Un attimo. Mi riprendo. Que fantastiqua esta fiesta. Siamo in finale. Attendiamo la vincente tra Inghilterra e Danimarca che si sfideranno proprio domani qui a Wembley. Stavolta ai rigori vinciamo noi e torneremo qui domenica. La Spagna, proprio ai penalty, avevano appena battuto la Svizzera. Stavolta non va. E’ una gara durissima. La Roja ci mette in difficoltà perchè ha le armi per farlo, ma gli manca un mattatore. Solo Morata è definitivo. Il possesso palla è la loro forza e noi lo patiamo tanto. Ma ci chiudiamo. Sappiamo soffrire come non mai. Andiamo in vantaggio, ma Alvaro è un grande giocatore e queste partite non le sbaglia. Fa uno pari. Poi giocano solo loro, ma noi abbiamo un’anima incredibile e vinciamo all’italiana.
Mancini conferma il solito 4-3-3, ormai marchio di fabbrica. Spinazzola, purtroppo, è assente. Al suo posto gioca Emerson. Di Lorenzo, invece, è confermato a destra. Per il resto è la formazione titolare. Luis Enrique decide di cambiare l’attacco. Sia Morata che Gerard Moreno iniziano dalla panchina. Sanabria non è al meglio. Non c’è. Giocano Ferran Torres, Dani Olmo e Oyarzabal. Il nostro primo tempo è di grande sofferenza. Gli iberici gestiscono il possesso palla da grandi palleggiatori. Noi attendiamo perchè non riusciamo a fare diversamente. La Spagna ha due grandi occasioni. Donnarumma si supera su Dani Olmo. Nel finale usciamo leggermente e abbiamo un’ottima palla-gol con Emerson che centra la traversa. Il possesso palla è della Roja, ma le opportunità sono simili. Non c’è altra soluzione. Aspettare e ripartire.

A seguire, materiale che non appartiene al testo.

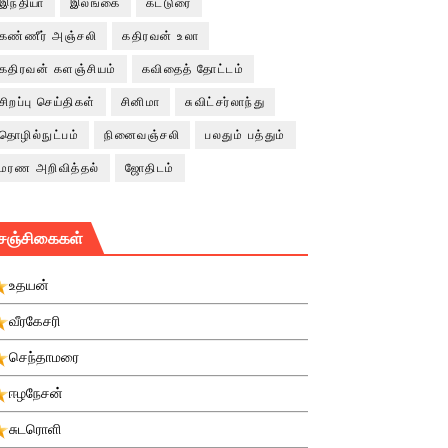
இந்தியா
இலங்கை
கட்டுரை
கண்ணீர் அஞ்சலி
கதிரவன் உலா
கதிரவன் களஞ்சியம்
கவிதைத் தோட்டம்
சிறப்பு செய்திகள்
சினிமா
சுவிட்சர்லாந்து
தொழில்நுட்பம்
நினைவஞ்சலி
பலதும் பத்தும்
மரண அறிவித்தல்
ஜோதிடம்
சஞ்சிகைகள்
உதயன்
வீரகேசரி
செந்தாமரை
ஈழநேசன்
சுடரொளி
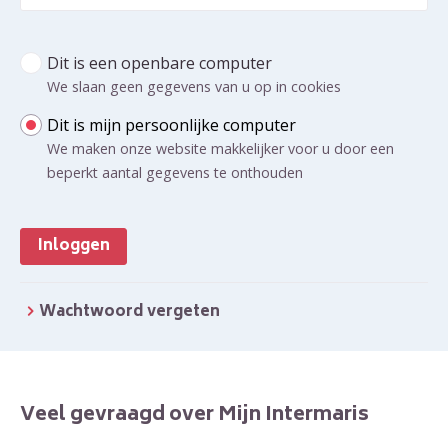
Too
Dit is een openbare computer
Inloggen Mijn Intermaris - voor al uw huurzaken
We slaan geen gegevens van u op in cookies
Dit is mijn persoonlijke computer
We maken onze website makkelijker voor u door een
beperkt aantal gegevens te onthouden
Inloggen
Wachtwoord vergeten
Veel gevraagd over Mijn Intermaris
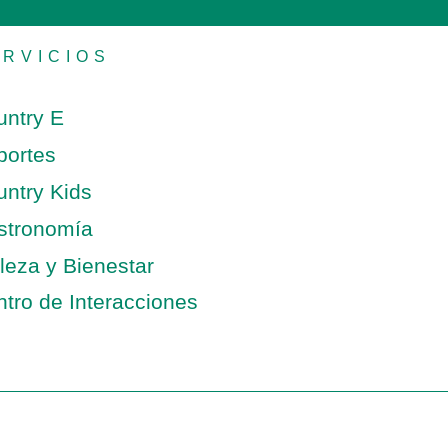
ERVICIOS
untry E
portes
untry Kids
stronomía
leza y Bienestar
tro de Interacciones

Nella ripresa succede di tutto e siamo molto migliori rispetto alla prima frazione. La Spagna continua con il suo gioco, ma noi reagiamo meglio e, in una di queste sgroppate, Chiesa trova una rete fantastica con un gran tiro a giro. E’ il 60′. A questo punto, Luis Enrique decide la soluzione opportuna. Entra Morata. E’ proprio Alvaro che si inventa il gol del pareggio beffando Donnarumma. E’ l’80’. Poi grande sofferenza. Si va ai si supplementari. Gli azzurri, però, rosicano perchè il neo entrato Berardi avrebbe avuto due ghiotte chance.
Nei supplementari accade poco e nulla a parte la nostra solita, classica sofferenza. Sono 120 minuti che si patisce. Gli iberici hanno qualche occasione, ma gli azzurri riescono a salvare. Si va ai rigori.
Ai penalty il patimento finisce. Purtroppo a sbagliare è Morata. Dispiace tanto perchè Alvarito è un ragazzo che ha già sofferto tanto ed era preso di mira anche da qualche pseudotifoso che con il pallone ha poco a che fare. Il ragazzo dev’essere aiutato a non abbattersi. Forza campione. Da noi risolve Jorginho. Il Professore. Siamo in finale.